— У вас положение неравноправное, — как бы между прочим произнес Алик. — Она знает, где ты, а ты — даже не подозреваешь.
— А мне нечего подозревать. Я ей верю, — быстро сказал Серый и зашевелился в кресле.
— Ты молодец, — играя бровями, сказал Алик. — Я вообще страсть как не люблю ревнивых людей. Есть такие, ко всем ревнуют, даже к школьным товарищам.
— Отстань ты, — хмуро произнес Серый и выразительно посмотрел на часы. — Скоро сводка.
— Ты так сделай, — посоветовал Алик, — как только она тебе про школьного Витю, так ты ей — про новую кастеляншу.
— А что, она в порядке гирла, — оживился Серый.
— Стрёмная, — со знанием дела произнес Алик, что на его языке означало «вульгарная».
— Не скажи, у нее и юбка есть (имелась в виду фирменная джинсовая юбка).
— Еще бы, в море ходить да юбки не иметь.
— Так она недавно ходит. Она пришла в юбке.
— Ну и что, если в юбке, то центровая? Примитивно рассуждаешь.
— А вообще она не центром берет, а чем-то другим. Скажи, Иваныч, — обратился к Ярцеву Серый. — Как тебе кастелянша?
— Не знаю, ребята, вы уж сами разбирайтесь, — отмахнулся Олег и поднялся. — Ладно, ребята, мне пора.
— Ага, и мне тоже, — двинулся за ним Алик.
Когда они подошли к каюте Ярцева, Алик понизил голос и спросил не очень уверенно:
— Иваныч, у тебя кислота есть, травленая? Мне бы надо пять грамм.

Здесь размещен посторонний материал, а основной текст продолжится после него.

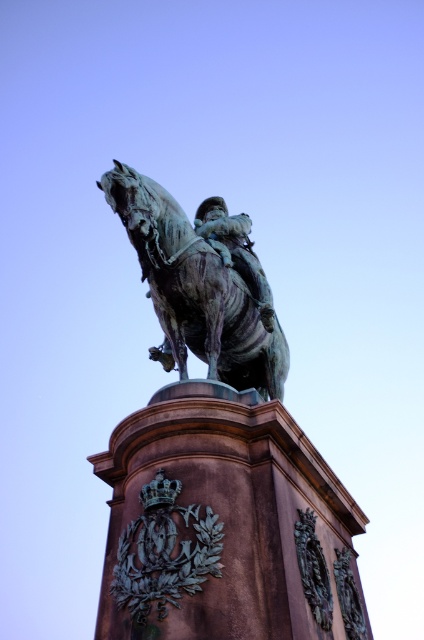
You are standing in front of the equestrian statue and want to take a photo. You notice two points marked on the pedestal. The first point is at coordinates point (268, 387) and the second is at point (158, 512). Which point is closer to your camera lens when taking the photo?

Point (158, 512) is closer to the camera lens because it is less further away than point (268, 387).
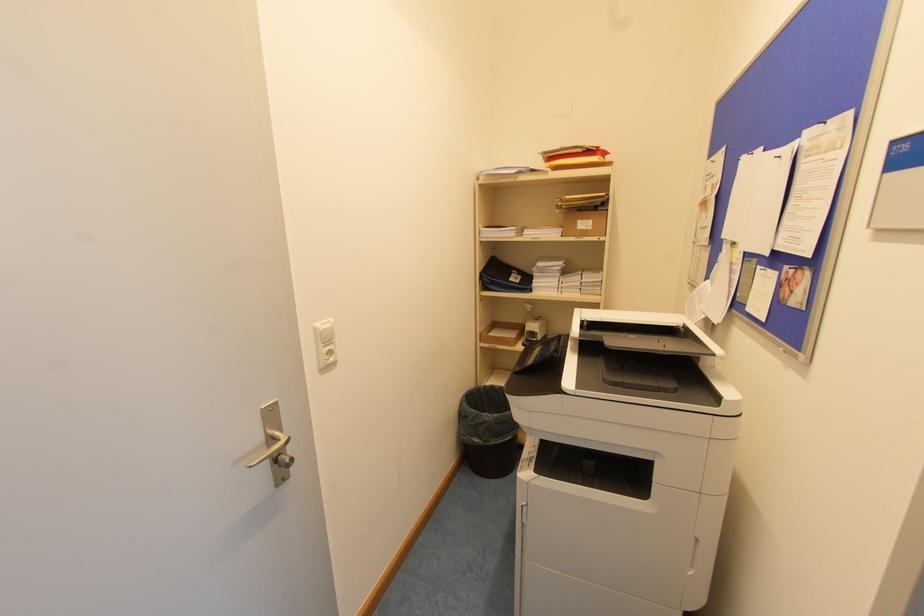
Identify the location of small cardboard box. (584, 224).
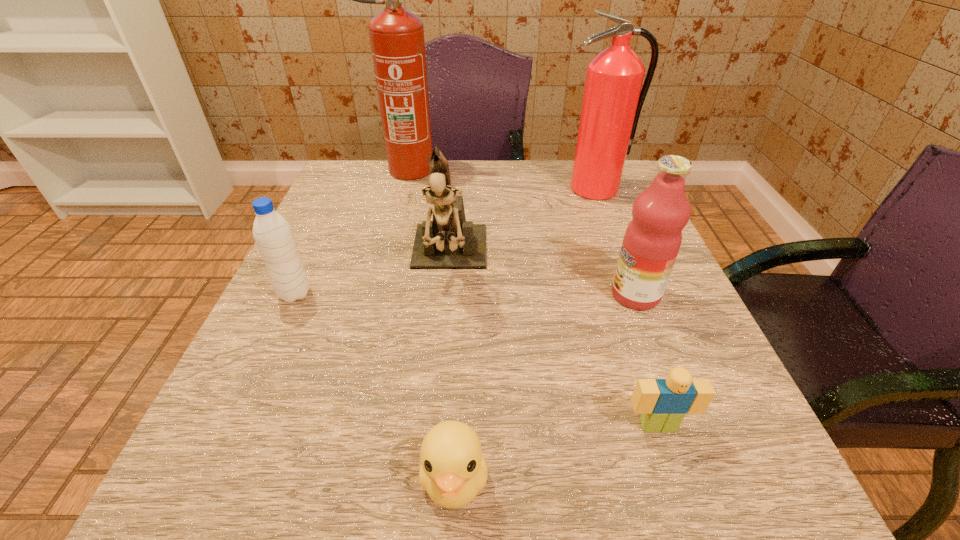
Locate an element on the screen. The width and height of the screenshot is (960, 540). the left fire extinguisher is located at coordinates (397, 41).

Locate an element on the screen. The image size is (960, 540). the taller fire extinguisher is located at coordinates (397, 41).

Find the location of a particular element. the right fire extinguisher is located at coordinates (612, 102).

Find the location of a particular element. This screenshot has width=960, height=540. the shorter fire extinguisher is located at coordinates (612, 102).

Image resolution: width=960 pixels, height=540 pixels. I want to click on figurine, so click(x=449, y=241).

You are a GUI agent. You are given a task and a screenshot of the screen. Output one action in this format:
    pyautogui.click(x=<x>, y=<y>)
    Task: Click on the fruit juice
    This screenshot has width=960, height=540.
    Given the screenshot: What is the action you would take?
    pyautogui.click(x=652, y=240)

Identify the location of the fifth tallest object. This screenshot has width=960, height=540. (273, 235).

What are the coordinates of `the sixth farthest object` in the screenshot? It's located at (663, 403).

Image resolution: width=960 pixels, height=540 pixels. In order to click on the nearest object in this screenshot , I will do `click(453, 470)`.

The width and height of the screenshot is (960, 540). I want to click on vacant space situated 0.100m from the nozzle of the left fire extinguisher, so click(481, 171).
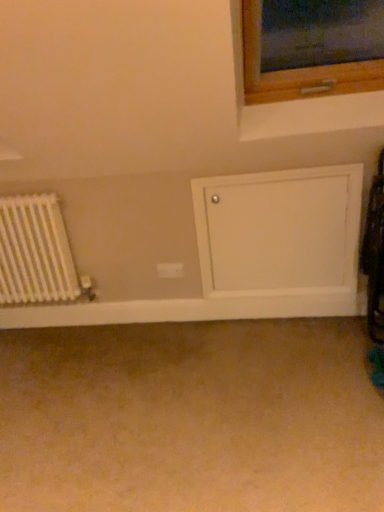
Identify the location of beige carpet at lower center. (191, 418).

The image size is (384, 512). What do you see at coordinates (35, 252) in the screenshot?
I see `white matte radiator at left` at bounding box center [35, 252].

The image size is (384, 512). What are the coordinates of `beige carpet at lower center` in the screenshot? It's located at (191, 418).

In the image, there is a white matte radiator at left. Identify the location of shelf below it (from a real-world perspective). (281, 236).

Can white matte radiator at left be found inside white painted wood door at lower right?

No, white matte radiator at left is not surrounded by white painted wood door at lower right.

Based on the photo, measure the distance between white painted wood door at lower right and white matte radiator at left.

white painted wood door at lower right and white matte radiator at left are 1.01 meters apart.

Does white painted wood door at lower right lie behind white matte radiator at left?

No, it is in front of white matte radiator at left.

Considering the relative sizes of beige carpet at lower center and white plastic electric outlet at center in the image provided, is beige carpet at lower center bigger than white plastic electric outlet at center?

Correct, beige carpet at lower center is larger in size than white plastic electric outlet at center.

Does beige carpet at lower center touch white plastic electric outlet at center?

No, beige carpet at lower center is not touching white plastic electric outlet at center.

Is beige carpet at lower center thinner than white plastic electric outlet at center?

No, beige carpet at lower center is not thinner than white plastic electric outlet at center.

Consider the image. Is beige carpet at lower center closer to the viewer compared to white plastic electric outlet at center?

Yes.

From the picture: Is white painted wood door at lower right at the back of beige carpet at lower center?

No, beige carpet at lower center is not facing the opposite direction of white painted wood door at lower right.

Is the depth of beige carpet at lower center greater than that of white painted wood door at lower right?

That is False.

How far apart are beige carpet at lower center and white painted wood door at lower right?

The distance of beige carpet at lower center from white painted wood door at lower right is 24.79 inches.

Find the location of a particular element. The image size is (384, 512). plain below the white painted wood door at lower right (from a real-world perspective) is located at coordinates (191, 418).

From a real-world perspective, does white plastic electric outlet at center stand above beige carpet at lower center?

Yes, from a real-world perspective, white plastic electric outlet at center is on top of beige carpet at lower center.

The height and width of the screenshot is (512, 384). Identify the location of electric outlet that appears behind the beige carpet at lower center. (170, 270).

From the image's perspective, would you say white plastic electric outlet at center is shown under beige carpet at lower center?

No.

Does point (161, 276) appear closer or farther from the camera than point (198, 446)?

Clearly, point (161, 276) is more distant from the camera than point (198, 446).

Can you confirm if white matte radiator at left is taller than white plastic electric outlet at center?

Yes.

Could you tell me if white matte radiator at left is turned towards white plastic electric outlet at center?

No, white matte radiator at left is not aimed at white plastic electric outlet at center.

Considering the relative sizes of white matte radiator at left and white plastic electric outlet at center in the image provided, is white matte radiator at left bigger than white plastic electric outlet at center?

Yes.

From the picture: Is white plastic electric outlet at center completely or partially inside white matte radiator at left?

No, white plastic electric outlet at center is not surrounded by white matte radiator at left.

Which of these two, white plastic electric outlet at center or white painted wood door at lower right, stands shorter?

With less height is white plastic electric outlet at center.

There is a white plastic electric outlet at center. Where is `shelf above it (from a real-world perspective)`? This screenshot has width=384, height=512. shelf above it (from a real-world perspective) is located at coordinates (281, 236).

Which of these two, white plastic electric outlet at center or white painted wood door at lower right, is bigger?

Bigger between the two is white painted wood door at lower right.

Between white plastic electric outlet at center and white painted wood door at lower right, which one has smaller width?

white plastic electric outlet at center.

Would you consider white matte radiator at left to be distant from white painted wood door at lower right?

Absolutely, white matte radiator at left is distant from white painted wood door at lower right.

From the image's perspective, which one is positioned lower, white matte radiator at left or white painted wood door at lower right?

white matte radiator at left appears lower in the image.

Is white matte radiator at left situated inside white painted wood door at lower right or outside?

white matte radiator at left is located beyond the bounds of white painted wood door at lower right.

Is white matte radiator at left facing towards white painted wood door at lower right?

No, white matte radiator at left is not oriented towards white painted wood door at lower right.

Where is `radiator behind the white painted wood door at lower right`? The height and width of the screenshot is (512, 384). radiator behind the white painted wood door at lower right is located at coordinates (35, 252).

I want to click on electric outlet above the beige carpet at lower center (from the image's perspective), so click(x=170, y=270).

Considering their positions, is white plastic electric outlet at center positioned closer to white painted wood door at lower right than beige carpet at lower center?

Based on the image, white plastic electric outlet at center appears to be nearer to white painted wood door at lower right.

Based on their spatial positions, is white painted wood door at lower right or beige carpet at lower center closer to white plastic electric outlet at center?

white painted wood door at lower right.

When comparing their distances from white painted wood door at lower right, does beige carpet at lower center or white plastic electric outlet at center seem closer?

white plastic electric outlet at center is positioned closer to the anchor white painted wood door at lower right.

Considering their positions, is white painted wood door at lower right positioned closer to beige carpet at lower center than white matte radiator at left?

The object closer to beige carpet at lower center is white painted wood door at lower right.

When comparing their distances from beige carpet at lower center, does white plastic electric outlet at center or white matte radiator at left seem further?

The object further to beige carpet at lower center is white plastic electric outlet at center.

Estimate the real-world distances between objects in this image. Which object is closer to white matte radiator at left, white painted wood door at lower right or white plastic electric outlet at center?

Based on the image, white plastic electric outlet at center appears to be nearer to white matte radiator at left.

From the image, which object appears to be farther from white plastic electric outlet at center, beige carpet at lower center or white matte radiator at left?

beige carpet at lower center is further to white plastic electric outlet at center.

From the image, which object appears to be farther from white matte radiator at left, beige carpet at lower center or white painted wood door at lower right?

white painted wood door at lower right is further to white matte radiator at left.

This screenshot has width=384, height=512. I want to click on radiator located between beige carpet at lower center and white plastic electric outlet at center in the depth direction, so click(x=35, y=252).

Where is `shelf between beige carpet at lower center and white plastic electric outlet at center in the front-back direction`? shelf between beige carpet at lower center and white plastic electric outlet at center in the front-back direction is located at coordinates (281, 236).

Where is `electric outlet between white matte radiator at left and white painted wood door at lower right in the horizontal direction`? This screenshot has height=512, width=384. electric outlet between white matte radiator at left and white painted wood door at lower right in the horizontal direction is located at coordinates (170, 270).

Locate an element on the screen. Image resolution: width=384 pixels, height=512 pixels. plain between white matte radiator at left and white painted wood door at lower right in the horizontal direction is located at coordinates (191, 418).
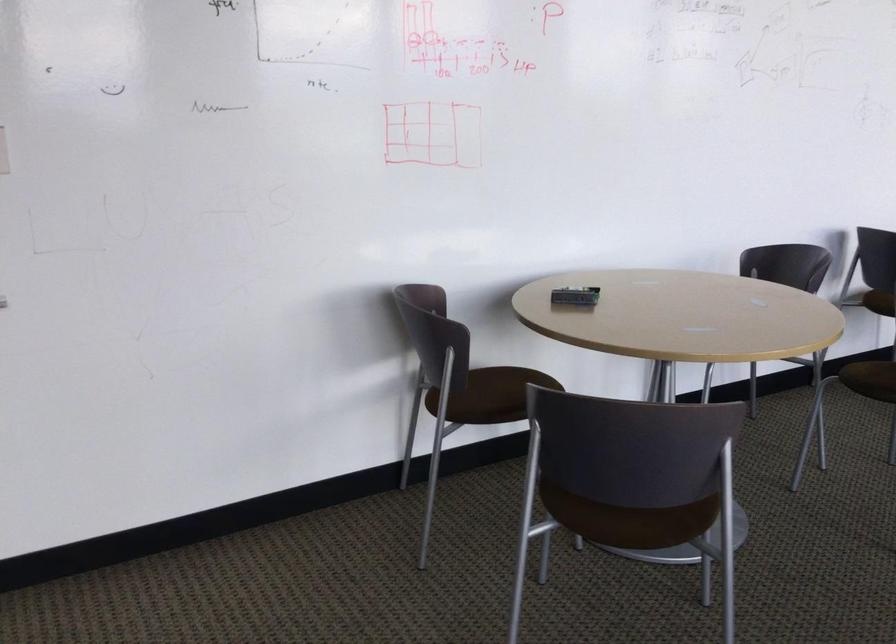
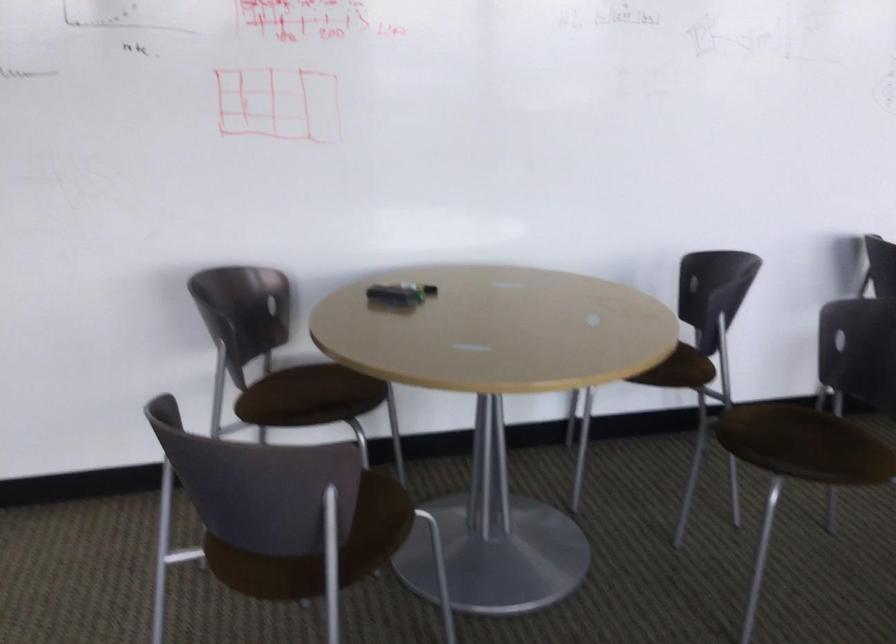
Question: What movement of the cameraman would produce the second image?

Choices:
 (A) Left
 (B) Right
 (C) Forward
 (D) Backward

Answer: (B)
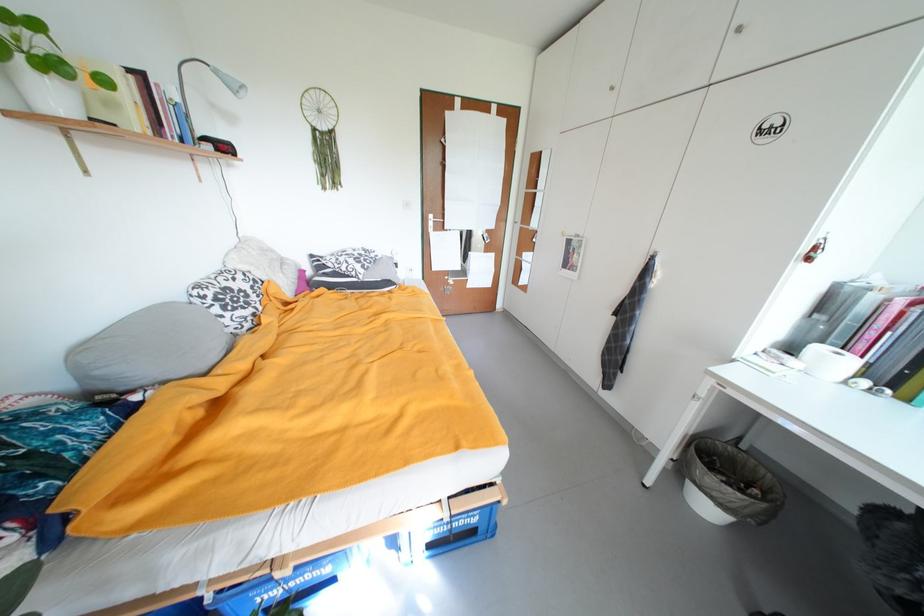
The height and width of the screenshot is (616, 924). In order to click on white potted plant in this screenshot , I will do `click(38, 68)`.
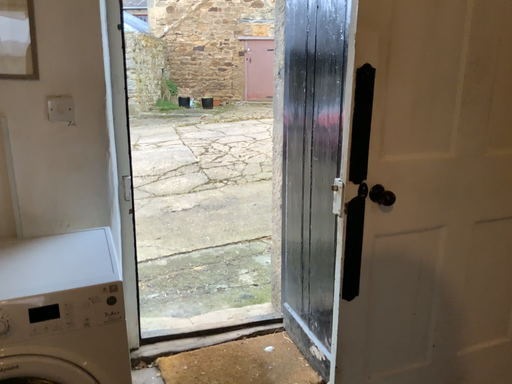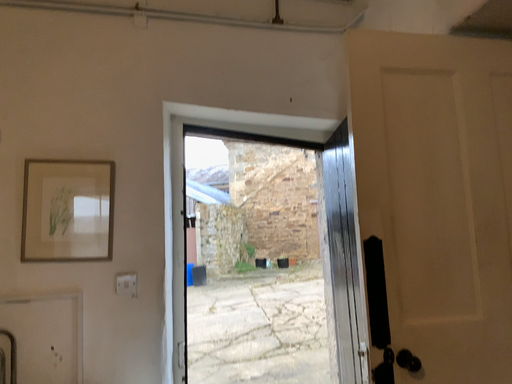
Question: How did the camera likely rotate when shooting the video?

Choices:
 (A) rotated downward
 (B) rotated upward

Answer: (B)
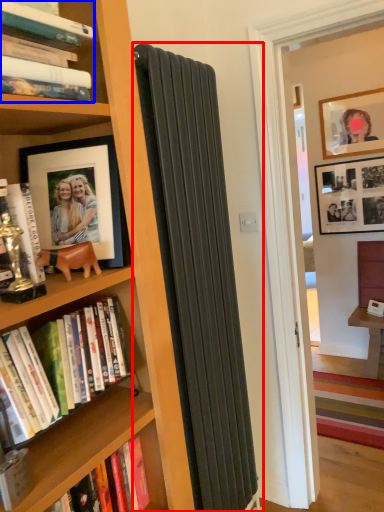
Question: Which point is closer to the camera, curtain (highlighted by a red box) or book (highlighted by a blue box)?

Choices:
 (A) curtain
 (B) book

Answer: (B)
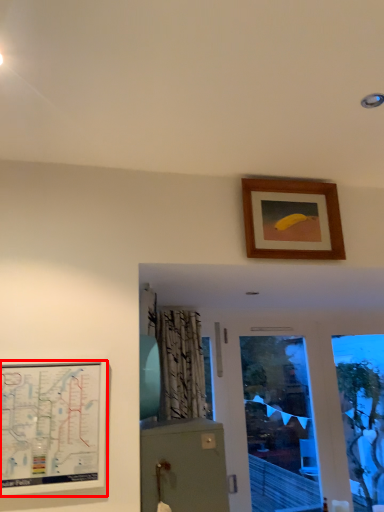
Question: From the image's perspective, considering the relative positions of picture frame (annotated by the red box) and picture frame in the image provided, where is picture frame (annotated by the red box) located with respect to the staircase?

Choices:
 (A) above
 (B) below

Answer: (B)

— Решил заняться рукоделием? На парусник, что ли?
— Да нет, для дела мне, — замявшись, ответил Алик.
— У электриков есть. Скажешь, что я разрешил.
Войдя к себе, Ярцев зажег верхний свет, затемнил иллюминатор (каюта его находилась в лобовой надстройке, и свет мешал штурманам вести судно). Схемы КЭТ покрывали стол толстым слоем, свисая с краев.
Гладкие пластиковые покрытия стен отражали предметы, словно в запотевшем зеркале. На стенах у него почти не было украшений, цветных картинок, которые обычно развешиваются для уюта. Только карта земного шара, вся исчерченная маршрутами, и фотография из «Юности»: Шкловский, Каверин, Андроников на открытии клуба «Зеленая лампа». Он очень любил их всех, особенно Шкловского. «Пейте, друзья, пейте, великие и малые, горькую чашу любви! Здесь никому ничего не надо. Вход только по контрамаркам». Это он в двадцать с чем-то лет написал «Зоо или письма не о любви». Маяковский и Брик, Шкловский и Триоле, — удивительное переплетение судеб, чувств, отношений. История, современность? Все они живы или могли бы жить. И самый сильный из них, великий, ушел сам, глотнув из чаши. А Шкловский писал: «Вся человеческая культура создана по пути к любви».
В сетке над койкой лежал заложенный на середине «Моби Дик», которого он нашел в библиотеке.
С удивлением он обнаружил, что книга, которую он с таким упоением читал накануне, совсем его не занимает. Какие-то обрывки разговоров лезли в голову, цепи логических схем, словно ночные снимки столичных улиц, раздражающий голос в скрипе переборок, дразнящий смех. И что-то совсем другое, далекое, из юности: полумрак большой комнаты, в которой старинная люстра так высоко, что ее не видно, темная древняя мебель, как в кабинете Фауста, матовые отблески золотых тиснений в книжных шкафах и акварели старого Петербурга, приглушенные, мягкие от времени ли, от освещения… И волшебный трепет причастности, когда он немой и покоренный стоит у порога. Сухонькая седая женщина с агатовыми от времени глазами тихо ему говорит, как напутствует: «Какой ты счастливый, Олежек, тебе еще столько в жизни предстоит прочесть, столько сделать открытий».
Поворотный диск сцены мягко стронулся на оси. Замелькали, набирая скорость, фанерные домики, палисадники и скамейки. Растянутые в движении лица вылетали с круга и пропадали во тьме. Из черной бесконечной дали надвигался обмороженный каменный дом. Окна его были пусты. Подминая шелуху декораций, он занял собой всю сцену. Над арочным сводом подъезда, это он помнил точно, висел безрукий алебастровый мальчик.